The listing below contains a span that opens with the line containing "left elbow: (569, 240, -20)" and closes with the line containing "right wrist: (427, 323, 4)". Return that span exactly.

────────────────

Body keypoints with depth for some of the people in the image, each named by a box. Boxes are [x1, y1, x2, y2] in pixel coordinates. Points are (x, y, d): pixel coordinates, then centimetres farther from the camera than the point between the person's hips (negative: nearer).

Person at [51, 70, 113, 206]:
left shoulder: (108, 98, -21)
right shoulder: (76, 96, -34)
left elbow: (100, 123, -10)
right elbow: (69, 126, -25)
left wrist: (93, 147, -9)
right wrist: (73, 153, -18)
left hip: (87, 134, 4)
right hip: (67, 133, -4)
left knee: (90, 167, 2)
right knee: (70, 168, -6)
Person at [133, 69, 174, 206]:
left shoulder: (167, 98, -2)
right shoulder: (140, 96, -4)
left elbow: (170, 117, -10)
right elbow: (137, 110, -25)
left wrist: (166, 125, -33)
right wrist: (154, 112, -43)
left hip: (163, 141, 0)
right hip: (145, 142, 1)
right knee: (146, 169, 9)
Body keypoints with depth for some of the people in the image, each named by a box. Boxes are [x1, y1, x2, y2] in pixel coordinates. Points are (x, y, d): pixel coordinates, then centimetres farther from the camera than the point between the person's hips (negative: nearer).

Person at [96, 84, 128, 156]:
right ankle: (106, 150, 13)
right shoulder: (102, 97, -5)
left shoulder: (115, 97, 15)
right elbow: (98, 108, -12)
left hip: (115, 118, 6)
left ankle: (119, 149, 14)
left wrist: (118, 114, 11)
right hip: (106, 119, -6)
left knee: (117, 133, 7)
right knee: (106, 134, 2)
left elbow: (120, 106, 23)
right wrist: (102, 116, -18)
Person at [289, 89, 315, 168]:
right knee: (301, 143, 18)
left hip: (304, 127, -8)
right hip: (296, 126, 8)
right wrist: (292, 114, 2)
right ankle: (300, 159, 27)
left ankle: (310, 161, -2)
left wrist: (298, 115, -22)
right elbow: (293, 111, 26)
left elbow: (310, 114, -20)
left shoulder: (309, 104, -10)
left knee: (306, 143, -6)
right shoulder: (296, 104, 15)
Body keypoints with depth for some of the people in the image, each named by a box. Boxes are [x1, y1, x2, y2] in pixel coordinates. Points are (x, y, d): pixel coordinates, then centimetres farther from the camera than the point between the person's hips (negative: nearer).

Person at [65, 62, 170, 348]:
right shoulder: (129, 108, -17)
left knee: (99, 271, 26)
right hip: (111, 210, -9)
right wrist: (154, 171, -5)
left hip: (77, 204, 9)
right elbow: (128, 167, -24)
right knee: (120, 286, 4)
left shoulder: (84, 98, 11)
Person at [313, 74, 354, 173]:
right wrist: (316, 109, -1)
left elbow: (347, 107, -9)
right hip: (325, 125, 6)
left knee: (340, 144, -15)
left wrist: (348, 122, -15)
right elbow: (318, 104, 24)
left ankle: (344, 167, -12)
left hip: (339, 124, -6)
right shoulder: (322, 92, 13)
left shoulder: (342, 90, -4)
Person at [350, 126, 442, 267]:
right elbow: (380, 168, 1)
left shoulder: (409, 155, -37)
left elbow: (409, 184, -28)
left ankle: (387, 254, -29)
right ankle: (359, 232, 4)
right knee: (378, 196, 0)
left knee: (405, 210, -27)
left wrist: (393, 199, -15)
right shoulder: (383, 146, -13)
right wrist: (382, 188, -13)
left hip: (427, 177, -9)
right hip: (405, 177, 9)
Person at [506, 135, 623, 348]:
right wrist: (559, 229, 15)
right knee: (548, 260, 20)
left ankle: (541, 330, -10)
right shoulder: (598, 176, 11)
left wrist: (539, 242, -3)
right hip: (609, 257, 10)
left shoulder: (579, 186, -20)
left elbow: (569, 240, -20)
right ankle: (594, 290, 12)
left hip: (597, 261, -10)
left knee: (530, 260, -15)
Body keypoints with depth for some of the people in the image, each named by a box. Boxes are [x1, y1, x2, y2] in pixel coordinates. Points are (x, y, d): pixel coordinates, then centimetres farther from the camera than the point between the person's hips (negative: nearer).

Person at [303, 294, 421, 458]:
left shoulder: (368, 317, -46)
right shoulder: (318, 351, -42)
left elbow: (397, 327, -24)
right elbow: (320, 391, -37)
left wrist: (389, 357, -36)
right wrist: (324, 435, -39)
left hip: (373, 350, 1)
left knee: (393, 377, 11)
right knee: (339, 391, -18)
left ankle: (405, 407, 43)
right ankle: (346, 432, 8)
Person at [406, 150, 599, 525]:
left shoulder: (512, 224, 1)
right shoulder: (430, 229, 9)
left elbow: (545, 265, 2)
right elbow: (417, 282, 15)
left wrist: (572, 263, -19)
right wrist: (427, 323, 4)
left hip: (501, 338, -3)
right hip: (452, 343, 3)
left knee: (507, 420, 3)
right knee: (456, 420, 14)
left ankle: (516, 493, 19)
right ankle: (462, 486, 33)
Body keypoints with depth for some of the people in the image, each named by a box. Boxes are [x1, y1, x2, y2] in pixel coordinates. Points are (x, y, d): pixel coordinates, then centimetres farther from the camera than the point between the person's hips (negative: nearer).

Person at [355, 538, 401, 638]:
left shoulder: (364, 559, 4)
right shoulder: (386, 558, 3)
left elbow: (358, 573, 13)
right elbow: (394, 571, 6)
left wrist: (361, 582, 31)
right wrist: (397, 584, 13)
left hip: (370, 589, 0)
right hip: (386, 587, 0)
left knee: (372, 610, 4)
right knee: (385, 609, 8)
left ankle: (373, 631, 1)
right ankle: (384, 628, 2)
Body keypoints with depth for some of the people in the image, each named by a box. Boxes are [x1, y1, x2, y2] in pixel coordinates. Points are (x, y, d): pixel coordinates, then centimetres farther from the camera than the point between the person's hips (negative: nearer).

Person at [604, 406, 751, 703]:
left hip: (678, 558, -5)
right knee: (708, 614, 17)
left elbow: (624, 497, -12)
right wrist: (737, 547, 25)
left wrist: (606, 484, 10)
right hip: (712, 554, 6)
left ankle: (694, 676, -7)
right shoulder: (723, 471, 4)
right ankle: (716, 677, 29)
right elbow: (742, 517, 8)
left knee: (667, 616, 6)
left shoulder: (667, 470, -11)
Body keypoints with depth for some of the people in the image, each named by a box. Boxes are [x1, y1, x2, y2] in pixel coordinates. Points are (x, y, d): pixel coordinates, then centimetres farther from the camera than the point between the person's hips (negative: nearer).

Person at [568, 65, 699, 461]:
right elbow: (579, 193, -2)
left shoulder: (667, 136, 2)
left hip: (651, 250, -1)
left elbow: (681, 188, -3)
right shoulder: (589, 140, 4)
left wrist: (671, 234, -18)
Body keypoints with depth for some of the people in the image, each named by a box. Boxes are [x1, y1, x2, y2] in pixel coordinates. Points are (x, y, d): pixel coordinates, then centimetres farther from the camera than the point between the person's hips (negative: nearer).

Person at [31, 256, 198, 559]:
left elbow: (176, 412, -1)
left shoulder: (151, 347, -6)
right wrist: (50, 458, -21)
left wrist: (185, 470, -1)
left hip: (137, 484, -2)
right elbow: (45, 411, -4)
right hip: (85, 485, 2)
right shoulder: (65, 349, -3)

────────────────

COMPLETED EXERCISE:
left elbow: (569, 240, -20)
right ankle: (594, 290, 12)
left hip: (597, 261, -10)
left knee: (530, 260, -15)
Body keypoints with depth for some of the people in the image, each named by a box. Boxes are [x1, y1, x2, y2] in pixel coordinates. Points are (x, y, d): pixel coordinates, then centimetres farther from the camera than the point between the person's hips (negative: nearer).

Person at [303, 294, 421, 458]:
left shoulder: (368, 317, -46)
right shoulder: (318, 351, -42)
left elbow: (397, 327, -24)
right elbow: (320, 391, -37)
left wrist: (389, 357, -36)
right wrist: (324, 435, -39)
left hip: (373, 350, 1)
left knee: (393, 377, 11)
right knee: (339, 391, -18)
left ankle: (405, 407, 43)
right ankle: (346, 432, 8)
Person at [406, 150, 599, 525]:
left shoulder: (512, 224, 1)
right shoulder: (430, 229, 9)
left elbow: (545, 265, 2)
right elbow: (417, 282, 15)
left wrist: (572, 263, -19)
right wrist: (427, 323, 4)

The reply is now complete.